Obviously, this is a rare piece that is missing from at least
ten collections and is sorely needed by three collectors.
Burzinski notes that this token comes from a small village
in the center of the island.
     Sixty more CTs sold in the B range, plus another seven were bid past the $50 mark into the BB category. At the top of the bill were four pieces that brought A and AA money.
     The top CT was a Jamaican piece from Carron Hall Church (BZ1315) offered by well-known exonumia dealer and Civil War token expert Steve Hayden. He has many CTs in his inventory, most of them from Burzinski's collection. This piece attracted 10 bidders, casting 21 bids. They were all flirting until the end, when three bidders got serious and pushed the price above $500 on the last day. The hammer of $621 is the highest CT sale price recorded since this blog has been published (no others have exceeded the $400 mark in the past 12 months). Not even the hearts can compete. Here is the link: Carron Hall CT from Jamaica.

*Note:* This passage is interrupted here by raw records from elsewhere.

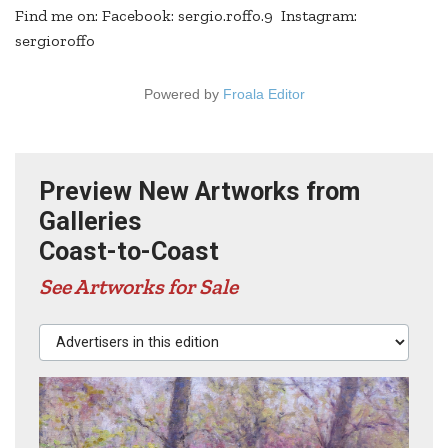
Find me on: Facebook: sergio.roffo.9 Instagram:
sergioroffo
Powered by
Froala Editor
Preview New Artworks from
Galleries
Coast-to-Coast
See Artworks for Sale
Advertisers in this edition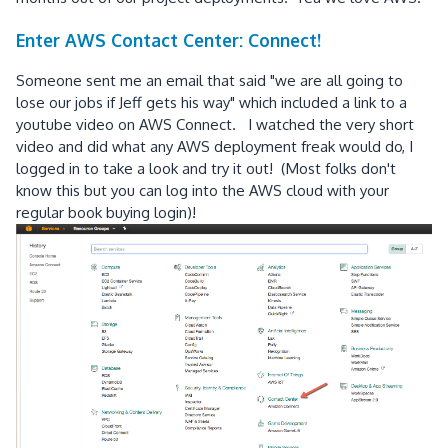
Enter AWS Contact Center: Connect!
Someone sent me an email that said "we are all going to
lose our jobs if Jeff gets his way" which included a link to a
youtube video on AWS Connect. I watched the very short
video and did what any AWS deployment freak would do, I
logged in to take a look and try it out! (Most folks don't
know this but you can log into the AWS cloud with your
regular book buying login)!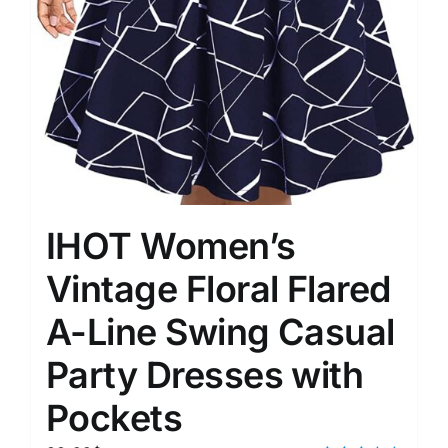
IHOT Women’s
Vintage Floral Flared
A-Line Swing Casual
Party Dresses with
Pockets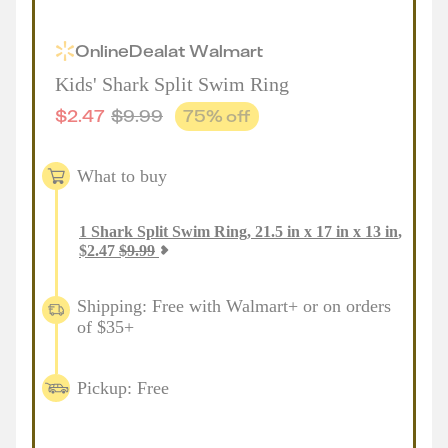
Online
Deal
at
Walmart
Kids' Shark Split Swim Ring
$
2.47
$
9.99
75
% off
What to buy
1
Shark Split Swim Ring, 21.5 in x 17 in x 13 in
,
$
2.47
$
9.99
Shipping: Free with Walmart+ or on orders
of $35+
Pickup: Free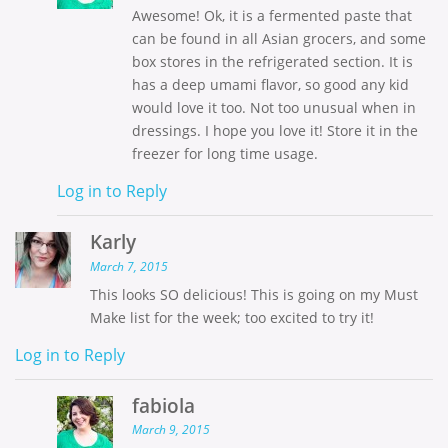
Awesome! Ok, it is a fermented paste that
can be found in all Asian grocers, and some
box stores in the refrigerated section. It is
has a deep umami flavor, so good any kid
would love it too. Not too unusual when in
dressings. I hope you love it! Store it in the
freezer for long time usage.
Log in to Reply
Karly
March 7, 2015
This looks SO delicious! This is going on my Must
Make list for the week; too excited to try it!
Log in to Reply
fabiola
March 9, 2015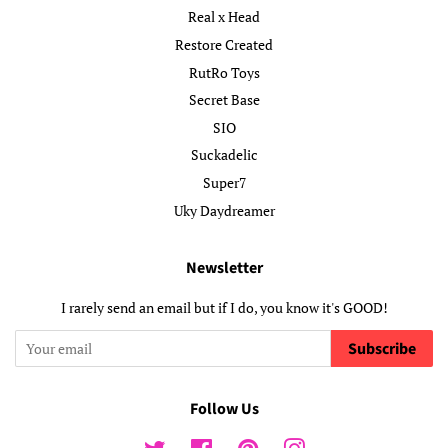
Real x Head
Restore Created
RutRo Toys
Secret Base
SIO
Suckadelic
Super7
Uky Daydreamer
Newsletter
I rarely send an email but if I do, you know it's GOOD!
Subscribe
Follow Us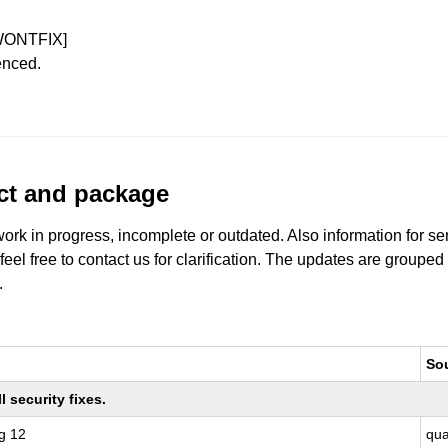
WONTFIX]
enced.
uct and package
work in progress, incomplete or outdated. Also information for s
 feel free to contact us for clarification. The updates are grouped
.
So
 security fixes.
g 12
qu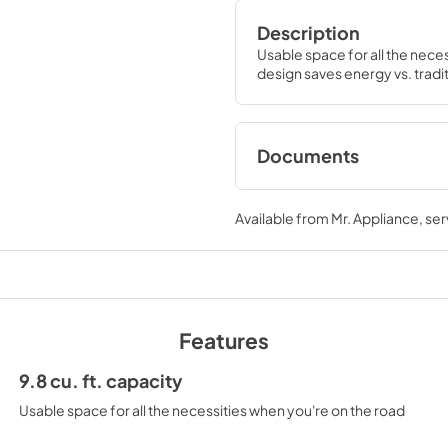
Description
Usable space for all the nece
design saves energy vs. tradit
Documents
Quick Specs
Available from
Mr. Appliance
, se
View
|
Download
PDF,
213.75 KB
Features
9.8 cu. ft. capacity
Usable space for all the necessities when you're on the road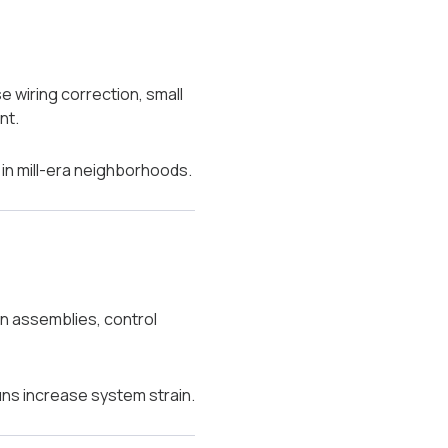
 wiring correction, small
nt.
 in mill-era neighborhoods.
an assemblies, control
uns increase system strain.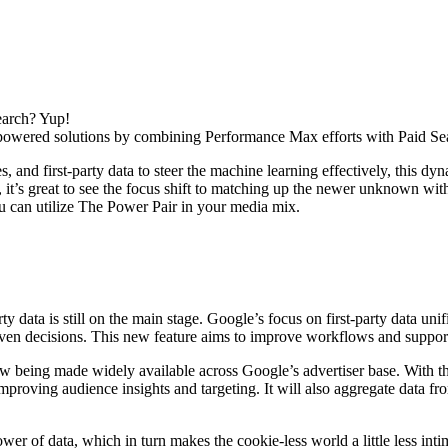
earch? Yup!
-powered solutions by combining Performance Max efforts with Paid Se
, and first-party data to steer the machine learning effectively, this dy
 it’s great to see the focus shift to matching up the newer unknown wit
u can utilize The Power Pair in your media mix.
party data is still on the main stage. Google’s focus on first-party dat
ven decisions. This new feature aims to improve workflows and support 
ow being made widely available across Google’s advertiser base.
With th
improving audience insights and targeting.
It will also
aggregate data fr
power of data, which in turn makes the cookie-less world a little less in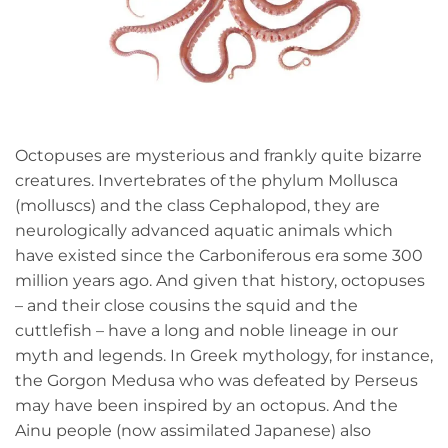
Octopuses are mysterious and frankly quite bizarre
creatures. Invertebrates of the phylum Mollusca
(molluscs) and the class Cephalopod, they are
neurologically advanced aquatic animals which
have existed since the Carboniferous era some 300
million years ago. And given that history, octopuses
– and their close cousins the squid and the
cuttlefish – have a long and noble lineage in our
myth and legends. In Greek mythology, for instance,
the Gorgon Medusa who was defeated by Perseus
may have been inspired by an octopus. And the
Ainu people (now assimilated Japanese) also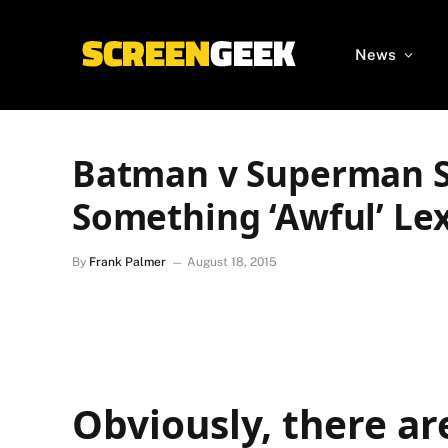
News
Batman v Superman S
Something ‘Awful’ Le
By
Frank Palmer
August 18, 2015
Obviously, there ar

     The second CT to bring gasps from the on-lookers sold for $365. This one, too, was a Jamaican piece (BZ6333) -- but one we have seen several times in the past year. It is the SMS oval piece that was profiled last fall in this blog. Five bidders vied for it with 18 bids deciding the final outcome. Here is the link: SMS CT from Jamaica.
     The third CT in this month's lineup was another SMS specimen. This one had been listed at a BIN price of $595 price for over six months. It finally sold at an undisclosed best-offer price. Certainly the marketplace has spoken since at least four SMS ovals have traded hands in the $300 range over the past year. Unfortunately, this specimen had a scratch across the first S which was quite obvious to even the casual eye. Still, it is a rare token.
     The fourth CT was in the A range: a Scottish piece from the island of Coll in the Inner Hebrides. It was offered by cobwrightfortishe (KL(44)144 or BZ1543), attracting five bidders who cast seven bids. As is typical, two of them battled urgently as the hammer came down to end the sale. The piece sold for $82 -- a high price for a late-series Scottish CT. Here is the link: Coll CT from Inner Hebrides.
     Of note, a Canadian round from Cornwall in Ontario (CW234-A1) crossed the block for $65 with four bidders casting twice as many bids. This is the first one of these seen in the marketplace for over a year.
     On balance, we see the usual pattern in the marketplace: many inexpensive -- but nice -- CTs selling briskly with three to five bids each, plus a few non-Scottish rarities providing the high-points. The collectors are active, and all reasonably priced CTs are finding new homes.